初期費用だけで約15万〜25万円程度が必要です。所属する土地家屋調査士会によって金額が異なるため、登録予定の地域の会に事前に確認しておきましょう。

登録完了後は新人研修への参加が求められることも多く、登録直後から研修スケジュールが組まれます。独立開業を目指す方は研修と並行して事務所設立の準備も必要になります。一方、補助者として調査士法人や事務所に勤務する予定であれば、登録は不要なまま実務経験を積むことも選択肢のひとつです。

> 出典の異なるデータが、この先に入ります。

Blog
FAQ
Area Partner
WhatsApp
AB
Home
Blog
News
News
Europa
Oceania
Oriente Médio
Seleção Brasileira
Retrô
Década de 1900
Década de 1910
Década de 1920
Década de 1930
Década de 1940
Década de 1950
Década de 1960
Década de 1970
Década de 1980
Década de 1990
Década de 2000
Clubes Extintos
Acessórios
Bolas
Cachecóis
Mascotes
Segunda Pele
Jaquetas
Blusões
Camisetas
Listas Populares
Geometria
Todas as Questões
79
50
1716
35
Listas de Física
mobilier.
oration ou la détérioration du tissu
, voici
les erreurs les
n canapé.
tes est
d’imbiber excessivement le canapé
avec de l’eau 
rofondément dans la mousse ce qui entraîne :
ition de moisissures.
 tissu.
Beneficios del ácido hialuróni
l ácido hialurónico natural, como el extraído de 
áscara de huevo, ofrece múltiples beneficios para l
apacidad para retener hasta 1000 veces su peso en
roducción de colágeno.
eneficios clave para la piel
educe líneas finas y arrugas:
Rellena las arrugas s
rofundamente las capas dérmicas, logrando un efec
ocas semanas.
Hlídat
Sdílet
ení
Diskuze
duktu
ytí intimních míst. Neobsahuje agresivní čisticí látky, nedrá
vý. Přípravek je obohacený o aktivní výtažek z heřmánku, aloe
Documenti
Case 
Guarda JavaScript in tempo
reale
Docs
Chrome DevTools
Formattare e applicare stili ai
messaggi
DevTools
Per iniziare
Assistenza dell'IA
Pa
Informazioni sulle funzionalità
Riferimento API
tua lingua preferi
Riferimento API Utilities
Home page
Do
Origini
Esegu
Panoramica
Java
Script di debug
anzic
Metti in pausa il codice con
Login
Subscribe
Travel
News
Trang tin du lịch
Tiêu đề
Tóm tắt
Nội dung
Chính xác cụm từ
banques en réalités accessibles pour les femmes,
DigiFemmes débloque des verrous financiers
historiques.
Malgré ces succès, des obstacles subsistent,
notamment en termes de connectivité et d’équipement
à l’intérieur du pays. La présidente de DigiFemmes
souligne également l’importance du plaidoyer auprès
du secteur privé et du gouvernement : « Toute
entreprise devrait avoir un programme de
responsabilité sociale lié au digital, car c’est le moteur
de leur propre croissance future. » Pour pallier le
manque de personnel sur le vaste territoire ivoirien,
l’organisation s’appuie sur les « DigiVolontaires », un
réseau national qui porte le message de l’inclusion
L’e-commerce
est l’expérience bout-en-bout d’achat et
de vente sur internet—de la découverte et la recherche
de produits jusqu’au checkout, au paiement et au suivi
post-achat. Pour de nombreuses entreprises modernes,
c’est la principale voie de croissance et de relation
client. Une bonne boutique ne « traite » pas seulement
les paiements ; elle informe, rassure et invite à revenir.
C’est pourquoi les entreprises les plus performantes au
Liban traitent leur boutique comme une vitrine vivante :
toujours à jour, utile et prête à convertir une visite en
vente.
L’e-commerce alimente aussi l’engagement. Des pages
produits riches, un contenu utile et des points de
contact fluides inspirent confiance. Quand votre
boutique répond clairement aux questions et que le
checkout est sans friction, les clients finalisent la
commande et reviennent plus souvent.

登録は急ぐ必要はありませんが、業務を始めたい時期から逆算して手続きを開始しないと、書類収集や審査に時間がかかり開業が遅れるリスクがあります。一般的に申請から登録完了まで1〜2か月程度を見込んでおくのが安全です。

参考:登録手続きの詳細・必要書類の一覧

土地家屋調査士の登録について!流れや方法、登録費用など解説 – アガルート

不動産従事者が知るべき土地家屋調査士試験の合格後キャリア戦略

資格者数が毎年減り続けているのに、仕事の量は増えています。これが今の土地家屋調査士市場の実情です。

日本土地家屋調査士会連合会のデータによると、全国の土地家屋調査士登録者数は2025年4月時点で約15,321人で、平成14年(2002年)の18,741人をピークに約3,400人も減少しています。一方、2024年・2026年の不動産登記法改正により相続登記の義務化が進んでいるほか、所有者不明土地問題への対応需要も増加中です。

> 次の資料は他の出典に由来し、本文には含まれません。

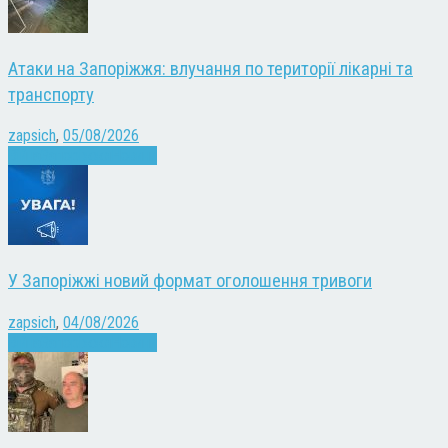
Атаки на Запоріжжя: влучання по території лікарні та
транспорту
zapsich
,
05/08/2026
Війна
Запоріжжя
Новини
У Запоріжжі новий формат оголошення тривоги
zapsich
,
04/08/2026
Війна
Запоріжжя
Новини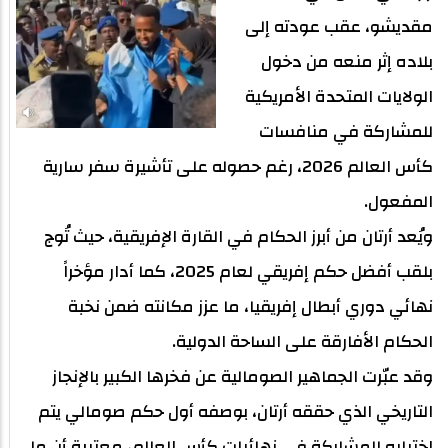
مقديشو، عقب عودته إلى
بلاده إثر منعه من دخول
الولايات المتحدة الأمريكية
للمشاركة في منافسات
كأس العالم 2026، رغم حصوله على تأشيرة سفر سارية
المفعول.
ويُعد أرتان من أبرز الحكام في القارة الإفريقية، حيث تُوج
بلقب أفضل حكم إفريقي لعام 2025، كما أدار مؤخراً
نهائي دوري أبطال إفريقيا، ما عزز مكانته ضمن نخبة
الحكام الأفارقة على الساحة الدولية.
وقد عبّرت الجماهير الصومالية عن فخرها الكبير بالإنجاز
التاريخي الذي حققه أرتان، بوصفه أول حكم صومالي يتم
اختياره للمشاركة في نهائيات كأس العالم، معتبرة أن ما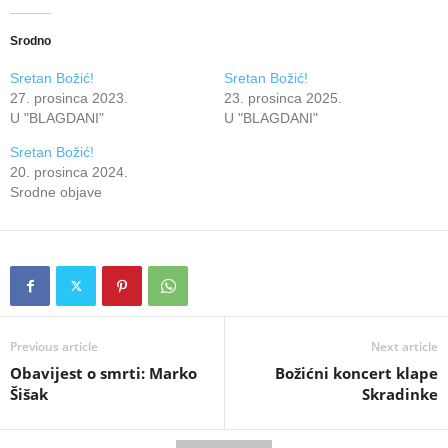
Srodno
Sretan Božić!
Sretan Božić!
27. prosinca 2023.
23. prosinca 2025.
U "BLAGDANI"
U "BLAGDANI"
Sretan Božić!
20. prosinca 2024.
Srodne objave
Previous article
Next article
Obavijest o smrti: Marko
Božićni koncert klape
Šišak
Skradinke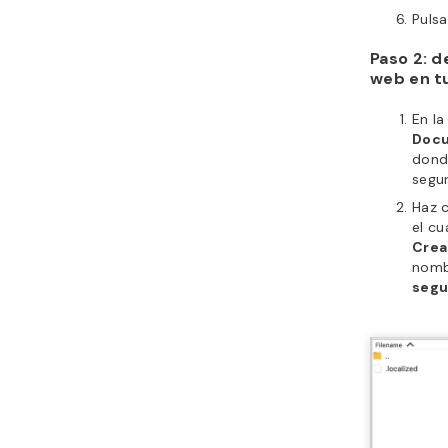
Puls
Paso 2: d
web en t
En la
Doc
dond
segur
Haz c
el cu
Crea
nomb
segu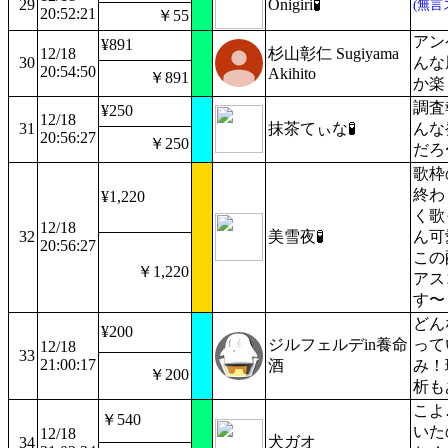
29
Onigiri🧪
(無言
20:52:21
￥55
アン
¥891
12/18
杉山彰仁 Sugiyama
30
んな
20:54:50
Akihito
￥891
か楽
調査
¥250
12/18
31
抹茶てぃな🧪
んな
20:56:27
￥250
だろ
歌枠
終わ
¥1,220
く歌
12/18
32
美雪夜🧪
ん可
20:56:27
この
￥1,220
アス
す〜
どん
¥200
ジルフェルデin養命
って
12/18
33
21:00:17
酒
み！
￥200
析も
こよ
￥540
いた
12/18
犬ガオ
34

つまり、試験に合格して資格登録を済ませれば、業務ニーズのある環境に飛び込めるということです。

不動産業に従事している方が土地家屋調査士資格を取得した場合、具体的には次のような業務の差別化が可能になります。

  • 表示に関する登記の一貫対応:不動産売買・開発案件で土地の分筆・合筆・地目変更登記を自社対応できる
  • 土地の境界確定サポート:隣接地との境界問題が生じた際に外注なしで対応できる
  • 司法書士とのダブルライセンス:権利登記と表示登記をワンストップで提供でき、顧客への付加価値が高まる

特に不動産会社や測量会社に在籍している方が調査士資格を保有することは、社内の業務フローをショートカットするだけでなく、顧客への提案力という意味でも競合他社との差別化につながります。

合格した年に登録せず数年後に改めて登録するケースもありますが、資格者が減り続けている現在、早い段階で動き出すことが収益機会の最大化に直結します。試験結果が出たら、合格・不合格にかかわらず次のステップを早めに固めることが重要です。